→ ПРИМЕНЕНИЕ ПРОЧИТАННОГО:
- 1) В какое село, согласно статье о повести «Овраги», попадают Клаша и Митя, когда едут выменивать отрез материи на продукты?
- 2) Назовите все произведения вместе с их авторами, которые статья о повести «Овраги» относит к книгам о времени «сплошной» коллективизации.
- 3) Продолжите статью о повести «Овраги» начиная с места после ее последнего абзаца.

→ ТЕКСТ ДОКУМЕНТА:
Год и вся жизнь

Год и вся жизнь

Е. Скарлыгина

Минувший литературный год принес глубокие и честные произведения, посвященные одной из самых драматических страниц нашей истории — времени «сплошной» коллективизации, необоснованного раскулачивания, «великого перелома», обернувшегося гибелью миллионов крестьян. Об этом — «Кануны» В. Белова, «Мужики и бабы» Б. Можаева, «Касьян остудный» И. Акулова, «Страницы перешитого» И. Твардовского. Повесть С. Антонова «Овраги» — из того же ряда.

Художник, испытывая искреннюю боль за каждую сломленную судьбу, за поруганное человеческое достоинство, говорит о происшедшем в деревне на рубеже двадцатых – тридцатых годов.

«В порядке подготовки к чистке» в дом рабочего Платонова является «бытовая комиссия», на нелепые вопросы которой вынуждена отвечать жена Платонова Клаша: «Где ваш муж? — Куда он отлучается по вечерам? — Часто ли отлучается? — Поздно ли приходит? — Есть у него другая женщина? — Почему у вас один ребенок? — Почему кровать с шишками? — Откуда такой шикарный комод? — Почему нет портретов вождей?» Член комиссии, «тощая, с зеленым лицом старуха», перед уходом зловеще предупреждает: «Имейте в виду, нам все известно. А за свои показания будете отвечать».

Сцена эта запоминается и не дает покоя прежде, всего потому, что перепуганная Клаша, безропотно отвечая на бестактные вопросы, даже не задумывается, по какому праву посторонние люди, испытывающие наслаждение от причастности к власти, бесцеремонно вторгаются в жизнь ее семьи. Молодая женщина давно сжилась с мыслью, что все именно так и должно быть, тем более что и муж ее, Роман Гаврилович Платонов, не теряет «бдительности» ни на минуту. Плоть от плоти своего времени, он даже в житейских, порой комических конфликтах непримиримо выискивает контрреволюционную подоплеку. «Ну, — наступает он на Клашу с угрозой на лице и в голосе, — давай мне фамилию вредителя, который подначил напустить ядовитый дым в квартиру секретаря партячейки. Фамилия? Инициалы?»

Между тем живут Платоновы трудно, дает о себе знать голод, и «смычка города с деревней», как говорит один из героев повести, «получается только на картинке». В тяжелые дни Клаша вместе с сыном Митей отправляется в деревню, чтобы выменять на продукты отрез материи. По трагической случайности Платоновы попадают в Атамановку. Именно сюда несколько дней назад был послан Роман Гаврилович вместе с бойцами заградительного отряда — для «ускорения темпа хлебозаготовок».

В Атамановке Митя становится невольным виновником гибели матери.

Тяжелейшее нравственное и психологическое испытание, выпавшее на долю подростка, чувство вины и ничем незаполнимая пустота после смерти матери переданы С. Антоновым с глубоким проникновением в детское сознание. Жар, бред, галлюцинации, решение покончить с собой преследуют Митю в течение нескольких дней. Это первое серьезное потрясение в жизни подростка, уверенного в правоте своих родителей и неизбежно вовлеченного в жестокую схватку. Да, он боится признаться отцу в том, что погубил мать, но ведь и с самим Романом Гавриловичем в его размышлениях связано что-то непредставимое, пугающее; «Папа, — спрашивает однажды Митя, — а когда в женщину стреляют, она кричит?»

→ ИСХОДНЫЕ ДАННЫЕ:
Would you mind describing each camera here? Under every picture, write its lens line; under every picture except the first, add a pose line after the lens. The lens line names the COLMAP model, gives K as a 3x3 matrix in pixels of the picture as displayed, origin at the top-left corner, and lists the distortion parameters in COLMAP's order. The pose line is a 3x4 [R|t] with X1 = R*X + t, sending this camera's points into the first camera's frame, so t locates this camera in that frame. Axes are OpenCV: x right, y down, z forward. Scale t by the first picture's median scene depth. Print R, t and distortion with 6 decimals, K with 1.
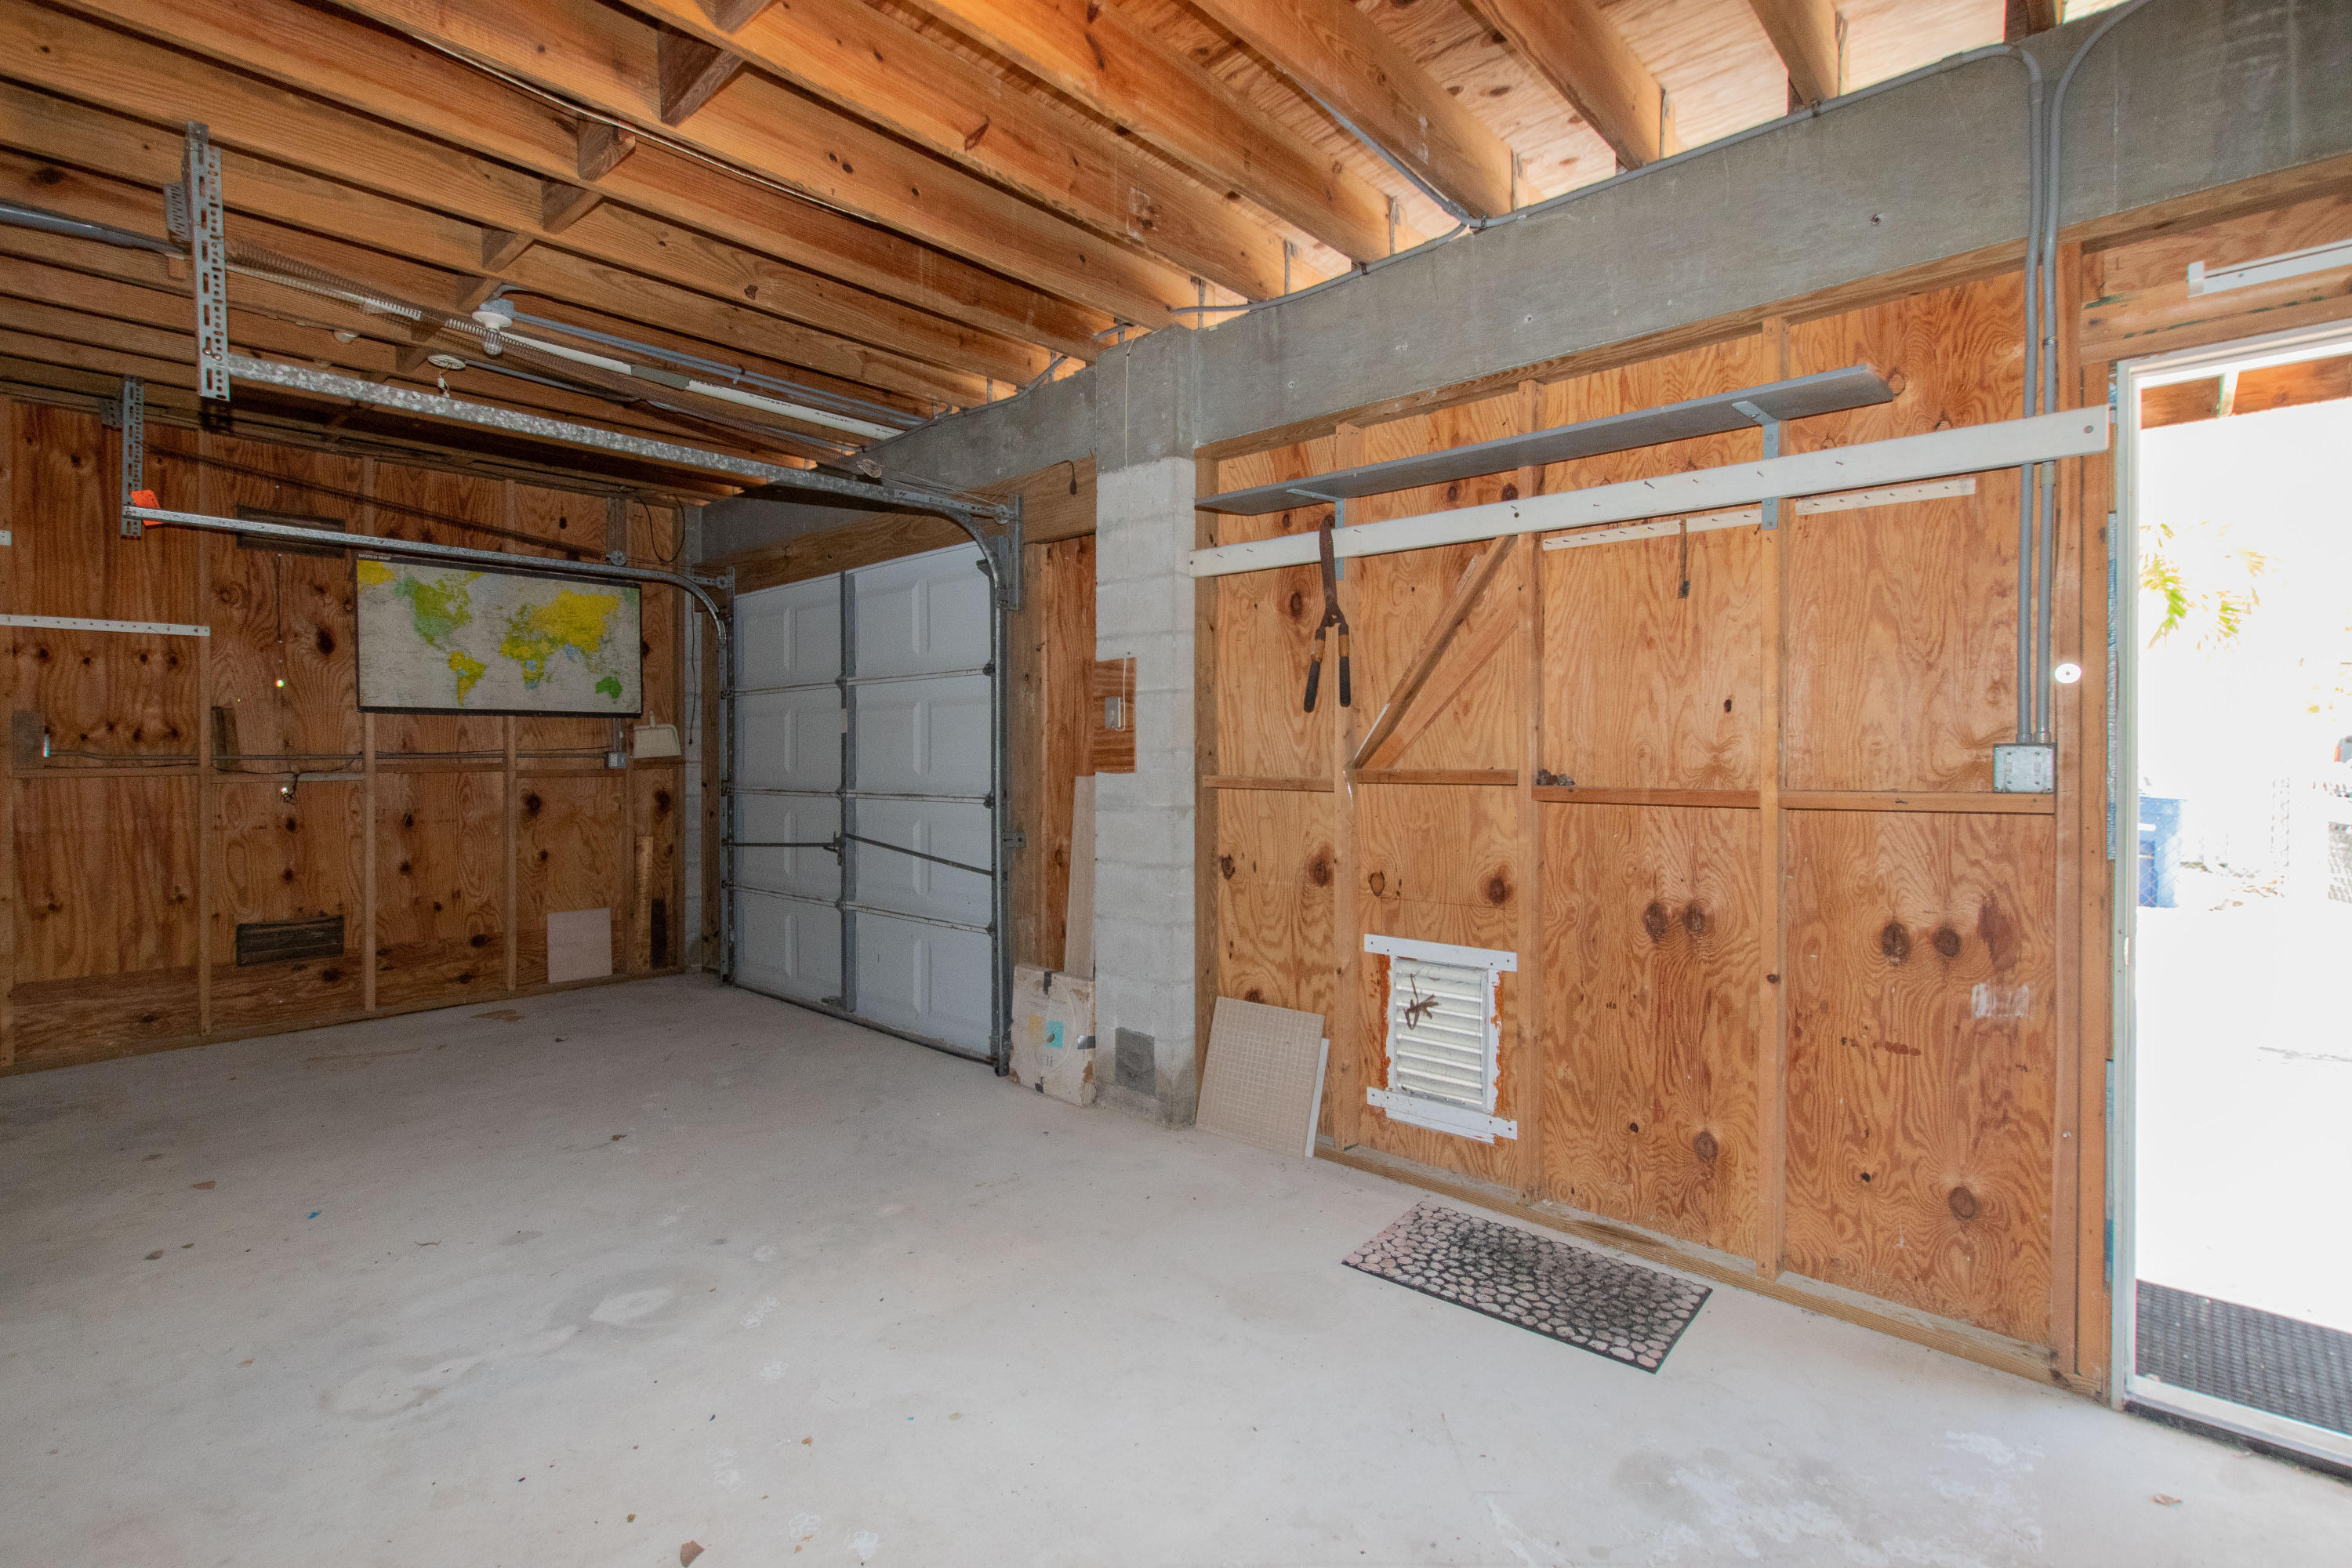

→ ОТВЕТЫ ПО ЗАДАНИЯМ:
- 1) В Атамановку.

- 2) «Кануны» В. Белова, «Мужики и бабы» Б. Можаева, «Касьян остудный» И. Акулова, «Страницы перешитого» И. Твардовского, «Овраги» С. Антонова.

- 3)
Время внушало людям определенные представления о гуманизме: «если враг не сдается — его уничтожают». И очень скоро Митя убежденно скажет: «Кулаков надо ставить к стенке всех, без всякого исключения, чтобы и духу их не было. А кто их пожалеет, тех тоже расстреливать». Он забудет об убитой женщине, перестанет рассуждать о правоте отца, заранее оправдывая жестокость, сознательно подавляя в себе жалость по отношению к «кулацкой дочке» — Маргарите Чугуевой.

О том, как сложится дальнейшая судьба Мити и Маргариты Чугуевой, читатель уже знает из повести С. Антонова «Васька», опубликованной в прошлом году «Юностью». Пока же они дети, разведенные жизнью по разные стороны классовых баррикад. И все, чему становятся свидетелями Митя и Рита, неизбежно калечит и ломает их души.

Ничем не оправданное, совершаемое вопреки здравому смыслу и элементарным понятиям о милосердии раскулачивание семьи Чугуевых, в котором Митя участвует вместе с отцом, — один из самых трагических эпизодов повести. Хозяйка дома не перенесла приказа о немедленном выселении с родной земли и повесилась в сарае.

Какие-то угрызения совести Платонов после такой «раскулачки» (слово-то какое!) испытал. Но активист Петр поспешил его успокоить рассказом о еще более суровых мерах при прежнем председателе. «Ночью уполномоченный прибыл, наган на стол, а у нас уже список кулаков готов... Только у нас шесть, а согласно инструкции окружкома надо восемь. Моментально собрали комиссию и совместно добавили двух, у кого дома под железом. Опомниться не дали. Проснулись кулачки, а под окнами милиция с винтовками».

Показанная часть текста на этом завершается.